Suggestions for online professors and teachers to prevent students from feeling isolated. Ways to engage students in an online community.
Changes in Education
The extent to which the internet has changed our society remains to be seen. Generations are growing up getting their news from the internet instead of a newspaper, looking for information online instead of at the library, and communication occurs via texts, emails, and online education. We are only beginning to see how this has changed the study habits and attention spans of students today.
Online professors today earned their education in environments that do not compare with the environments in which their students are working. By understanding this difference, online teachers can find ways to reach their remote students.
There is a level of respect and attention people automatically give when gathered together in a room in which a teacher is speaking. To behave in any other way would be rude. Classroom professors are often lecturing to the people sitting in the room, and there is a form of interaction happening. Being present in each other's company helps classroom teachers maintain the attention of their students.
Be it right or wrong, it is much easier to lose the attention of your students when they are watching a pre-recorded lecture. Dynamic speakers will more likely hold the attention of remote viewers. Look directly at the camera when you record a lecture so that it looks like you are looking at the student. Use physical gesticulations and varying tones of voice when appropriate.
While students will not visit you in your physical office, it is good to have official "office hours" in which you are online in a class chatroom. Advertise that you are available there during certain hours every week, and try to vary whether your office hours are morning, afternoon, or evening. This will give your students the best chance to be able to contact you with questions or a desire to discuss the material in real time.
When your online students email you, respond as quickly as you can.
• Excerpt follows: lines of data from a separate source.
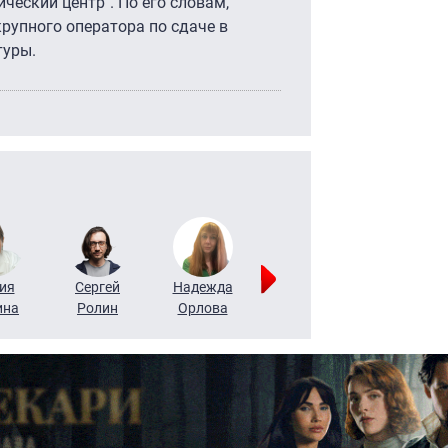
ческий центр". По его словам,
рупного оператора по сдаче в
туры.
ия
Сергей
Надежда
Мария
Алексей
ина
Ролин
Орлова
Щербаль
Леонтьев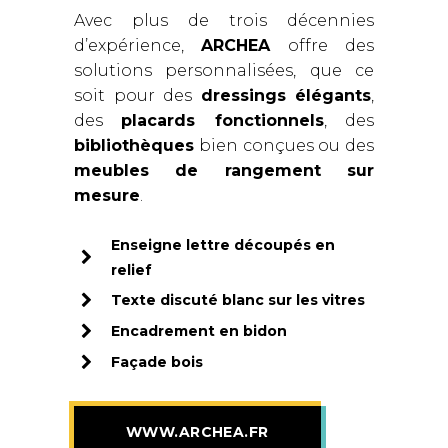
Avec plus de trois décennies
d’expérience,
ARCHEA
offre des
solutions personnalisées, que ce
soit pour des
dressings élégants
,
des
placards fonctionnels
, des
bibliothèques
bien conçues ou des
meubles de rangement sur
mesure
.
Enseigne lettre découpés en
relief
Texte discuté blanc sur les vitres
Encadrement en bidon
Façade bois
WWW.ARCHEA.FR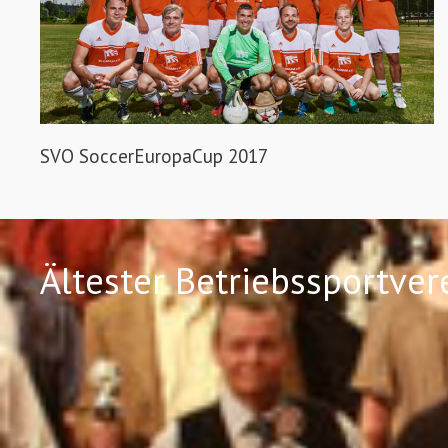
SVO SoccerEuropaCup 2017
Ältester Betriebssportve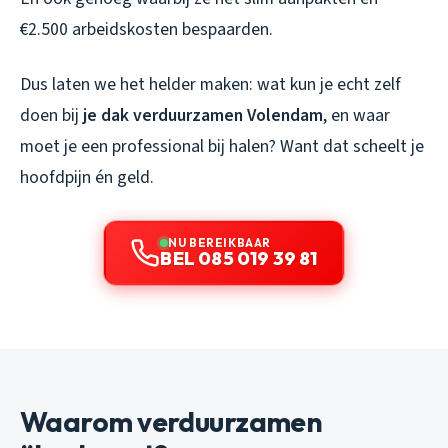
€2.500 arbeidskosten bespaarden.
Dus laten we het helder maken: wat kun je echt zelf
doen bij
je dak verduurzamen Volendam
, en waar
moet je een professional bij halen? Want dat scheelt je
hoofdpijn én geld.
NU BEREIKBAAR
BEL 085 019 39 81
Waarom verduurzamen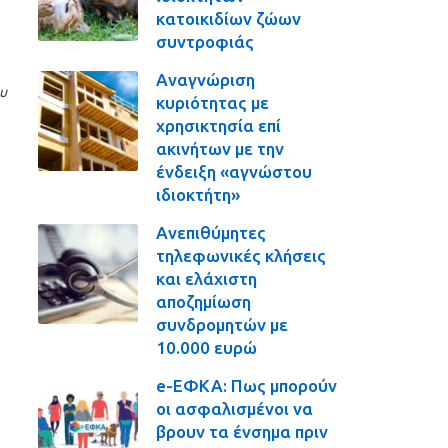
κατοικιδίων ζώων
συντροφιάς
Αναγνώριση
ου
κυριότητας με
χρησικτησία επί
ακινήτων με την
ένδειξη «αγνώστου
ιδιοκτήτη»
Ανεπιθύμητες
τηλεφωνικές κλήσεις
και ελάχιστη
αποζημίωση
συνδρομητών με
10.000 ευρώ
e-ΕΦΚΑ: Πως μπορούν
οι ασφαλισμένοι να
βρουν τα ένσημα πριν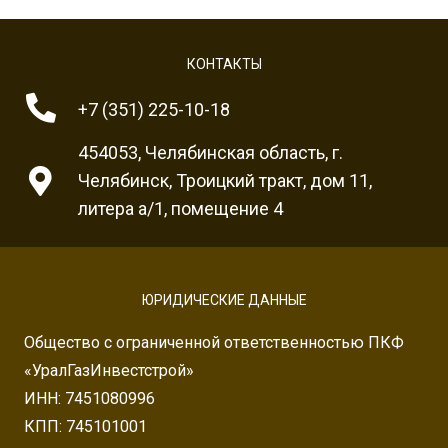
КОНТАКТЫ
+7 (351) 225-10-18
454053, Челябинская область, г.
Челябинск, Троицкий тракт, дом 11,
литера а/1, помещение 4
ЮРИДИЧЕСКИЕ ДАННЫЕ
Общество с ограниченной ответственностью ПКФ
«УралГазИнвестстрой»
ИНН: 7451080996
КПП: 745101001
At the beginning of the term, give them a promise of a 24 hour response time if that is feasible for you. Students who know they are being paid attention to are more likely to remain engaged with the work. Students who feel the are being ignored due to slow response time may become frustrated and angry.
Don't be shy about emailing students reminders about class assignments. And do remind students to ask you questions -- they probably need to be reminded of this more than on-campus students, since online students won't have moments before and after class, or even bumping into you on campus, in which they can have an impromptu conversation.
You can help your online students stay focused by being as available and quick to respond as is reasonable for you.